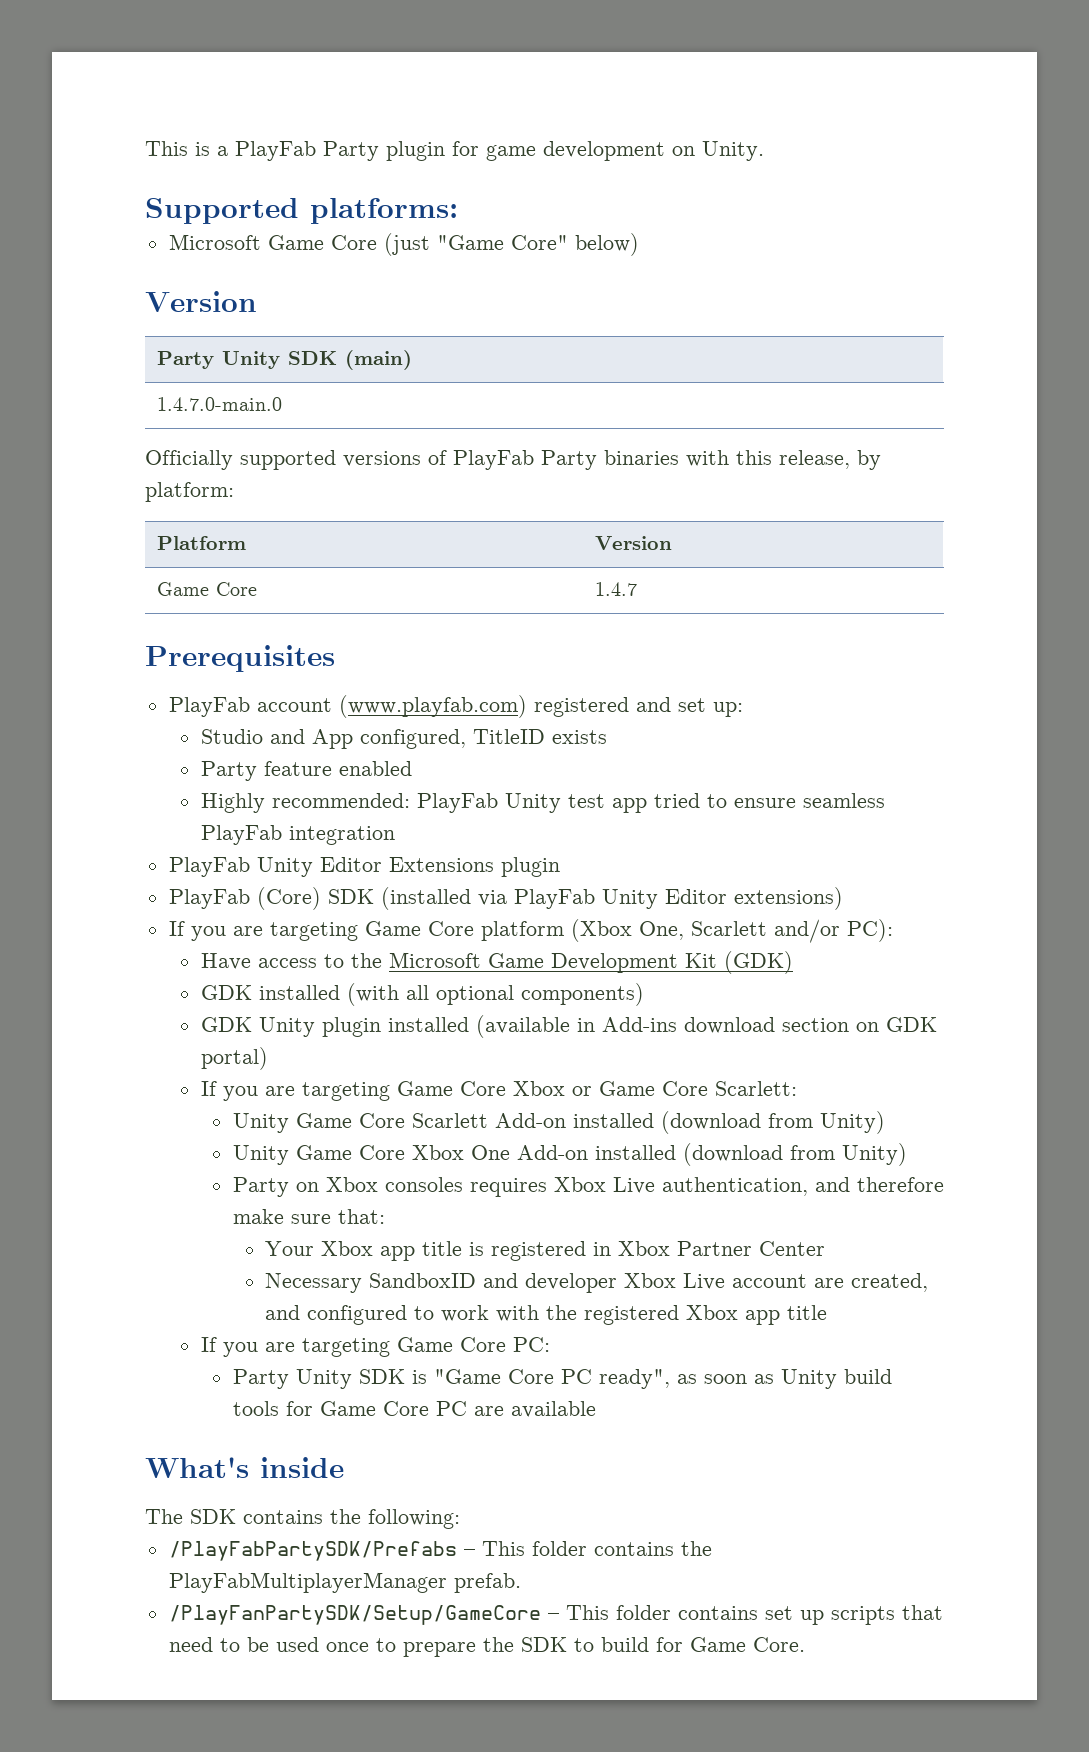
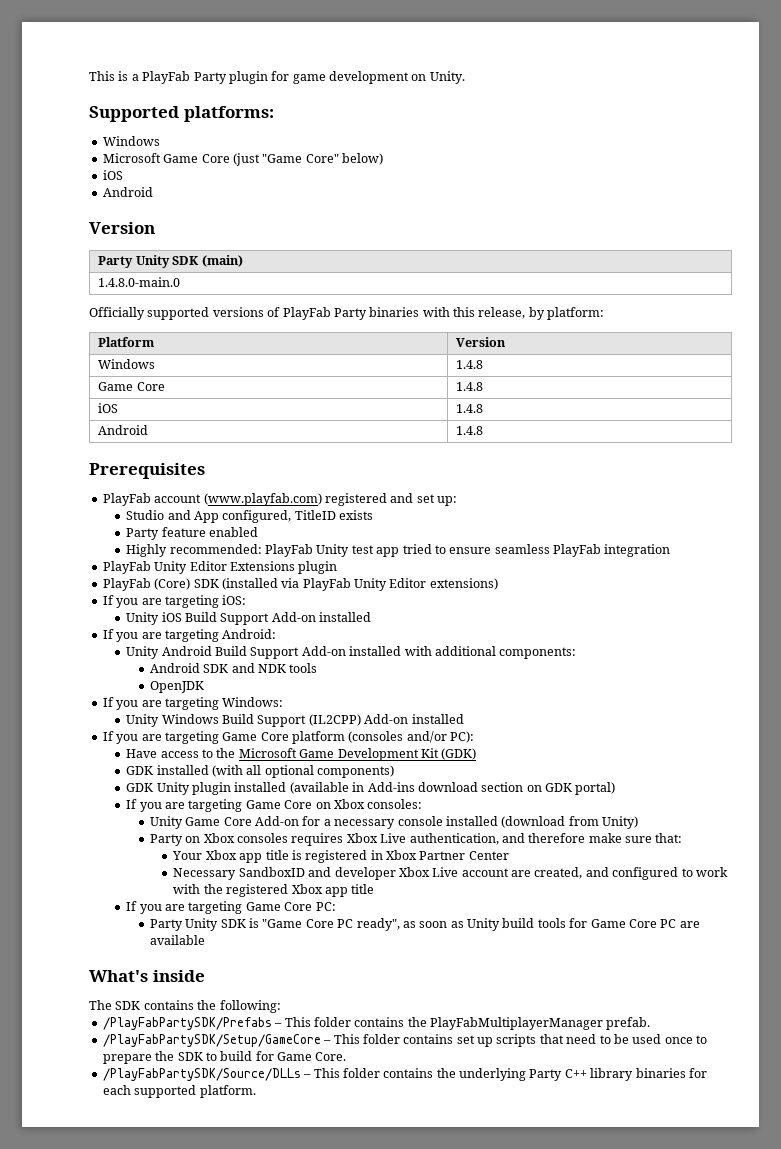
(458, 211) none -> [102,136,160,146] // Windows
(639, 244) none -> [102,170,123,180] [102,187,153,197] // iOS // Android
[157,397,283,411] 1.4.7.0-main.0 -> [98,277,181,287] 1.4.8.0-main.0
(673, 543) none -> [98,359,156,369] [456,360,484,369] // Windows | 1.4.8
[595,582,638,596] 1.4.7 -> [456,382,484,391] [98,403,119,413] [456,404,484,413] [98,425,149,435] [456,426,484,435] 1.4.8 // iOS | 1.4.8 // Android | 1.4.8
(843, 898) none -> [102,595,247,608] [126,612,372,625] [102,629,277,642] [126,646,577,659] [149,663,318,673] [149,681,204,693] [102,697,284,710] [126,714,464,727] // If you are targeting iOS: // Unity iOS Build Support Add-on installed // If you are targeting Android: // Unity Android Build Support Add-on installed with additional components: // Android SDK and NDK tools // OpenJDK // If you are targeting Windows: // Unity Windows Build Support (IL2CPP) Add-on installed
[570,919,767,942] (Xbox One, Scarlett -> [348,731,404,743] (consoles
[512,1081,797,1096] [232,1111,885,1134] [232,1145,588,1165] Xbox or Game Core Scarlett: // Unity Game Core Scarlett Add-on installed (download from Unity) // Unity Game Core Xbox One Add-on -> [315,799,423,809] [149,816,443,829] on Xbox consoles: // Unity Game Core Add-on for a necessary console
[168,1605,541,1625] /PlayFanPartySDK/Setup/GameCore -> [102,1034,321,1047] /PlayFabPartySDK/Setup/GameCore
(805, 1644) none -> [102,1068,707,1081] [102,1085,256,1098] // /PlayFabPartySDK/Source/DLLs – This folder contains the underlying Party C++ library binaries for each supported platform.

- - -

### Instruction:
Since the pictures are not wanted, transcribe only the rest of the material above, exactly as it stands.

### Exercise output:
(458, 211) none -> [102,136,160,146] // Windows
(639, 244) none -> [102,170,123,180] [102,187,153,197] // iOS // Android
[157,397,283,411] 1.4.7.0-main.0 -> [98,277,181,287] 1.4.8.0-main.0
(673, 543) none -> [98,359,156,369] [456,360,484,369] // Windows | 1.4.8
[595,582,638,596] 1.4.7 -> [456,382,484,391] [98,403,119,413] [456,404,484,413] [98,425,149,435] [456,426,484,435] 1.4.8 // iOS | 1.4.8 // Android | 1.4.8
(843, 898) none -> [102,595,247,608] [126,612,372,625] [102,629,277,642] [126,646,577,659] [149,663,318,673] [149,681,204,693] [102,697,284,710] [126,714,464,727] // If you are targeting iOS: // Unity iOS Build Support Add-on installed // If you are targeting Android: // Unity Android Build Support Add-on installed with additional components: // Android SDK and NDK tools // OpenJDK // If you are targeting Windows: // Unity Windows Build Support (IL2CPP) Add-on installed
[570,919,767,942] (Xbox One, Scarlett -> [348,731,404,743] (consoles
[512,1081,797,1096] [232,1111,885,1134] [232,1145,588,1165] Xbox or Game Core Scarlett: // Unity Game Core Scarlett Add-on installed (download from Unity) // Unity Game Core Xbox One Add-on -> [315,799,423,809] [149,816,443,829] on Xbox consoles: // Unity Game Core Add-on for a necessary console
[168,1605,541,1625] /PlayFanPartySDK/Setup/GameCore -> [102,1034,321,1047] /PlayFabPartySDK/Setup/GameCore
(805, 1644) none -> [102,1068,707,1081] [102,1085,256,1098] // /PlayFabPartySDK/Source/DLLs – This folder contains the underlying Party C++ library binaries for each supported platform.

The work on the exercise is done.